From the course: Microsoft Security Essentials: Concepts, Solutions, and AI-Powered Protection

Effective prompts in Microsoft Security Copilot - Microsoft Security Copilot Tutorial

From the course: Microsoft Security Essentials: Concepts, Solutions, and AI-Powered Protection

Effective prompts in Microsoft Security Copilot

- [Instructor] Microsoft Security Copilot is powered by generative AI. Prompting is how you interact with Security Copilot. What is a prompt? Basically, it's an instruction you send to Copilot. Then based on your prompt, Copilot will generate a response. The effectiveness of AI-generated responses largely depends on the quality of your prompts.

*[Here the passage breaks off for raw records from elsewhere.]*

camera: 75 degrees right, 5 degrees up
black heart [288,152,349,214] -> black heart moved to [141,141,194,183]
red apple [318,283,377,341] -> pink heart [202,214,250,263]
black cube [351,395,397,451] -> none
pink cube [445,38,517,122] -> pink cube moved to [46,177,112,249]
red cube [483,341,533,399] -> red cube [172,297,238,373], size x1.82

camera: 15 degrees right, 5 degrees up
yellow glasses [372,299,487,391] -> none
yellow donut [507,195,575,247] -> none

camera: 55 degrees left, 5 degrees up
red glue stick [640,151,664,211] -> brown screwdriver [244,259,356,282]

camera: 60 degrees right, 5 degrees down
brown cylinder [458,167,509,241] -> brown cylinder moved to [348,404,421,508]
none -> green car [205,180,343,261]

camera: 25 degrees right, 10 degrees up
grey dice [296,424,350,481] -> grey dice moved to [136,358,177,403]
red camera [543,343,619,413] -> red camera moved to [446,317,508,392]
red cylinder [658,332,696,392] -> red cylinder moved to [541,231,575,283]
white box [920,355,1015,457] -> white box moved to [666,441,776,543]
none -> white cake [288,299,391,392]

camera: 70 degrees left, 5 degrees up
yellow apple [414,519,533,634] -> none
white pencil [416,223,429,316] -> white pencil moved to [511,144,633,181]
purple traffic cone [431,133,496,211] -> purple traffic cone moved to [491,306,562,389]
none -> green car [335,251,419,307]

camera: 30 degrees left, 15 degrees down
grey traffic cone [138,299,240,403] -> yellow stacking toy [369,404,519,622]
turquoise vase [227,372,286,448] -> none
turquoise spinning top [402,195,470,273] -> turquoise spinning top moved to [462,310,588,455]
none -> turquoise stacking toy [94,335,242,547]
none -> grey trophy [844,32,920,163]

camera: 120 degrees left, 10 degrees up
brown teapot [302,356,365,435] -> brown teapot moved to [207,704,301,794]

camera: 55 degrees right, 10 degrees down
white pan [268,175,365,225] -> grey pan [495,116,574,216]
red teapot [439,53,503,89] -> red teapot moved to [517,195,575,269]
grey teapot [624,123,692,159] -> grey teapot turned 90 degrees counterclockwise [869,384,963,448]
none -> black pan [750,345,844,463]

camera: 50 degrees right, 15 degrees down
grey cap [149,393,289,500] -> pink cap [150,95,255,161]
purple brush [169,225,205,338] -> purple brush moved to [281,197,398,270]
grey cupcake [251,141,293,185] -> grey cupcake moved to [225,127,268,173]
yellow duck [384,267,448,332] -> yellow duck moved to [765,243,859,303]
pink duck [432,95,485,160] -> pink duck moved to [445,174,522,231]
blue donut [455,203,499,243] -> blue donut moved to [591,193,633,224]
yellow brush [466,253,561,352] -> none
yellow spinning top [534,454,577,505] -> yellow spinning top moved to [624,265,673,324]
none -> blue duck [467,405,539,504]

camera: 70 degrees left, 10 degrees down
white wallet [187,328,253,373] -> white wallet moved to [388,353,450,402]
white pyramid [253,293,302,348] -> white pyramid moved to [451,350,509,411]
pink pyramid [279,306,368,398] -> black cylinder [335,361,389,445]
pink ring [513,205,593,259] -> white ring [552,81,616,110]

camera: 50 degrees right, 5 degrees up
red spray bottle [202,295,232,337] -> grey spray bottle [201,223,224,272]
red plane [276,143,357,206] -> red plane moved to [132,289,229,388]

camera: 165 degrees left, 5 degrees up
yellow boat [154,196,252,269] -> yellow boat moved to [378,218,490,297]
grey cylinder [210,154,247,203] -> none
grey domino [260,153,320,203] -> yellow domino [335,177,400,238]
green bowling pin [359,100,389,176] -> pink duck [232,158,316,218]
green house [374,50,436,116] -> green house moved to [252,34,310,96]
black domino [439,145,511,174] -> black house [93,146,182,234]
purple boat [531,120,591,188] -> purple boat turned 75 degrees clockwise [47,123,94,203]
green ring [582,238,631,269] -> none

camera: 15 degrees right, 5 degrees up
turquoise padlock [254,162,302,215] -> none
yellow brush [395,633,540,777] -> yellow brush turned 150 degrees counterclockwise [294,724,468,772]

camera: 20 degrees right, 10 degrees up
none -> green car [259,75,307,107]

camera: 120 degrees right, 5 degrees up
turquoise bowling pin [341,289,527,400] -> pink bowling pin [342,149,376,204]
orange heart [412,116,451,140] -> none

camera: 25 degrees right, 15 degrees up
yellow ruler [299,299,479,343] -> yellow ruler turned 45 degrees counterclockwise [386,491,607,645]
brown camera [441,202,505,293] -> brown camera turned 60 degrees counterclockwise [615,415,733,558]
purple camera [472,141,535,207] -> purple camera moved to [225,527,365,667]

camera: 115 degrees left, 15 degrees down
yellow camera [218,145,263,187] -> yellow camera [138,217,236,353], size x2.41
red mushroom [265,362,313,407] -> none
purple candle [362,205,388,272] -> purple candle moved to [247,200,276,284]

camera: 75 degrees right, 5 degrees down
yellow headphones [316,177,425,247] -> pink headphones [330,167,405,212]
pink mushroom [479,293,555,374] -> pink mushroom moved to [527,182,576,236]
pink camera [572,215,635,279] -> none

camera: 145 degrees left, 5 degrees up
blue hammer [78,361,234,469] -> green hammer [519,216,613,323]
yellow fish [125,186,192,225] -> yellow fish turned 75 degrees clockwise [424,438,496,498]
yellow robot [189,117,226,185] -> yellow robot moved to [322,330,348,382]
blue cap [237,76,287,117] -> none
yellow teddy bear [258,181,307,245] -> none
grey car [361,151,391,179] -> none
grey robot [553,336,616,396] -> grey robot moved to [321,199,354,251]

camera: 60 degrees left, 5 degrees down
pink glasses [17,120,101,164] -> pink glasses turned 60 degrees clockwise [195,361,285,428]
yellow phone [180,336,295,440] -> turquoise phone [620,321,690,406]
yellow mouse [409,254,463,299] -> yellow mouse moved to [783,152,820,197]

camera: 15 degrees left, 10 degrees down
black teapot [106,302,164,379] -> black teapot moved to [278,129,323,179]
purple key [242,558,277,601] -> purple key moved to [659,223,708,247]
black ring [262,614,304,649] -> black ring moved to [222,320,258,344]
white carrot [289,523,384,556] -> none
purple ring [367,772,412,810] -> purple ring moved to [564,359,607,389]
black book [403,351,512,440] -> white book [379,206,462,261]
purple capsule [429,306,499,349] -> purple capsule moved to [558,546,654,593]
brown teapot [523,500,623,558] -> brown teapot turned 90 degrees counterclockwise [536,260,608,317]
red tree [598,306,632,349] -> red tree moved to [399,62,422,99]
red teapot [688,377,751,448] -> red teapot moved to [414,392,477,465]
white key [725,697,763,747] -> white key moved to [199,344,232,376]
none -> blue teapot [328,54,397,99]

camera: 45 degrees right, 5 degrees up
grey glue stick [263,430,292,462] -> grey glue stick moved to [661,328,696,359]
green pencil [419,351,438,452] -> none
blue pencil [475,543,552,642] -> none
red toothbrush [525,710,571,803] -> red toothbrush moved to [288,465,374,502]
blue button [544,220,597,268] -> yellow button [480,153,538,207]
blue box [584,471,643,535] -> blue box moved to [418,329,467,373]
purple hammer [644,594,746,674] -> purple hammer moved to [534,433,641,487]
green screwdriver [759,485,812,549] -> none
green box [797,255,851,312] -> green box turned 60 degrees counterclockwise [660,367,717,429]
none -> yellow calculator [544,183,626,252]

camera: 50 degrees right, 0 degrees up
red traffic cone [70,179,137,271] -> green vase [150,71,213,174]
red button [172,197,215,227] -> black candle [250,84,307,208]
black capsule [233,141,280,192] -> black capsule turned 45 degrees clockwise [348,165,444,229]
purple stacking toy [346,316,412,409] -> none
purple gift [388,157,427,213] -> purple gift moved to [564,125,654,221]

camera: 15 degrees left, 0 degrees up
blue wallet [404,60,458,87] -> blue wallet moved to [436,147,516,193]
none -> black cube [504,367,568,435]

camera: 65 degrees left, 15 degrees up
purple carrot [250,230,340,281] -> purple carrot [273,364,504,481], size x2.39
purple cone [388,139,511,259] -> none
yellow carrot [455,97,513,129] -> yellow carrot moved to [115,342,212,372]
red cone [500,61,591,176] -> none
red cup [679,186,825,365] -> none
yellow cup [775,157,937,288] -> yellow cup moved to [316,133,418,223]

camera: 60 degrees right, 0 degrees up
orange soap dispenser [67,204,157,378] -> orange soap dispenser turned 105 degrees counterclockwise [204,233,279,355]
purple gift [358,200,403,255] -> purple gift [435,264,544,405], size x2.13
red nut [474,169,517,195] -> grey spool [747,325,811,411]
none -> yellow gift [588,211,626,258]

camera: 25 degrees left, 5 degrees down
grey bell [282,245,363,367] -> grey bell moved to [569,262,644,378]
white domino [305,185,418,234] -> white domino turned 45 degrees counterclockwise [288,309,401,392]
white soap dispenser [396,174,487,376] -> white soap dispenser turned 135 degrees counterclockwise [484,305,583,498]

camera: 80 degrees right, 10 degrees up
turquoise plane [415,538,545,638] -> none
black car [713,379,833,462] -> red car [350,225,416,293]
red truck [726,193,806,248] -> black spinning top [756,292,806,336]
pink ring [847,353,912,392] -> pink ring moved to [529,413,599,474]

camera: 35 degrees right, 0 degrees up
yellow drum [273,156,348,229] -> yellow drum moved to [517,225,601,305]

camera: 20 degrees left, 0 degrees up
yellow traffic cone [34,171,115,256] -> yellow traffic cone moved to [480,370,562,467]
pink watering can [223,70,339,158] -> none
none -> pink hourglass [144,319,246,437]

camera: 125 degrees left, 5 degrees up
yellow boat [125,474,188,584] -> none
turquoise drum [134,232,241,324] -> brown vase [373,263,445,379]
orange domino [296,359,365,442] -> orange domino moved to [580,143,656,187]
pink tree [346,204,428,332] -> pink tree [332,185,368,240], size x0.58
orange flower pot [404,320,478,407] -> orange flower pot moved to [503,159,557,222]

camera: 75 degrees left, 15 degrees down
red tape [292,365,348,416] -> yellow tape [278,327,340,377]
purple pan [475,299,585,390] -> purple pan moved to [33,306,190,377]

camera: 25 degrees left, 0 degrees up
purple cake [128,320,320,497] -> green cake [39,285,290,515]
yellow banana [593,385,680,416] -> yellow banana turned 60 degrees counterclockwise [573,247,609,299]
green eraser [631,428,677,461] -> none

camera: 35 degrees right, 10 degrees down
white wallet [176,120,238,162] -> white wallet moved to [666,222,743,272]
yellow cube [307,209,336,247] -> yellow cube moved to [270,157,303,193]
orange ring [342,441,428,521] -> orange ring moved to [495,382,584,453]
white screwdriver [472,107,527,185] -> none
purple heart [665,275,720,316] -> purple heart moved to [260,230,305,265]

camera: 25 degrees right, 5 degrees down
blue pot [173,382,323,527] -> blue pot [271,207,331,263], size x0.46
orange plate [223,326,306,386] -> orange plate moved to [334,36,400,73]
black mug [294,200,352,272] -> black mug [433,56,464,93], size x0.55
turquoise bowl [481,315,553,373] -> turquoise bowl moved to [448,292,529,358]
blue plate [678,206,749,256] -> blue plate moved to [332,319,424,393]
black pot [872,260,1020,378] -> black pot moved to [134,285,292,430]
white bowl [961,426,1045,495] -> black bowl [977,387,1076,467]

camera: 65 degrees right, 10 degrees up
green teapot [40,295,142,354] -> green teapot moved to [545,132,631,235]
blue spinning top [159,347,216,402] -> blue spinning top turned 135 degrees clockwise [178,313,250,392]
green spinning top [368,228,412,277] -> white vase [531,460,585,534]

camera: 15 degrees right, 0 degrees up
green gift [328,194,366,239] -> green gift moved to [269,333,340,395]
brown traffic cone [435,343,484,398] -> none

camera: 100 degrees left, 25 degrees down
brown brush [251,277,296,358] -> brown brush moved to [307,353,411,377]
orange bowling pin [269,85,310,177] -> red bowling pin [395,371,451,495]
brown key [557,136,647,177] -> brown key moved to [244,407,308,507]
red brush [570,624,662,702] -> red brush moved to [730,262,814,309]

For example, let's compare two prompts. "List incidents," versus, "Can you list the incidents from Microsoft Defender XDR within the last 30 days? This is for my security status update with management. Please show the results in a table with Name, Severity, Status, and Owner." Which prompt do you think will help Security Copilot better understand your request? Did you select the second one? Then you are right. How can you create effective prompts? Actually, you just need to ask four basic questions: what, why, how, and where. Specifically, "what" refers to the goal we want to achieve with AI. For example, to list the incidents within the last 30 days. "Why" refers to the context of our request. For example, the reason for finding incidents is for my security status update with management. "How" refers to your expectations of the results. For example, show the results in a table with name and severity. And the "where" refers to the source of services or data. For example, Microsoft Defender XDR. Now, let's put these essential elements together. We'll get an effective prompt. Here are some general tips for crafting your prompts. Be specific about what you want Copilot to do. For example, "List the high-severity incidents owned by John," instead of "List incidents." Be iterative. You can submit follow-up prompts to further improve the results generated by Copilot. Be contextual. You can provide background information to help Copilot better understand your request. For example, "This report is for non-technical managers." And to be positive. You want to ask Copilot to do something, rather than asking it not to do something. For example, "List the high and intermediate-severity incidents," instead of, "Don't show low-severity incidents." In addition, how do you call Microsoft Security Copilot in your prompts? You can simply call Copilot "you," rather than calling it "AI" or "assistant."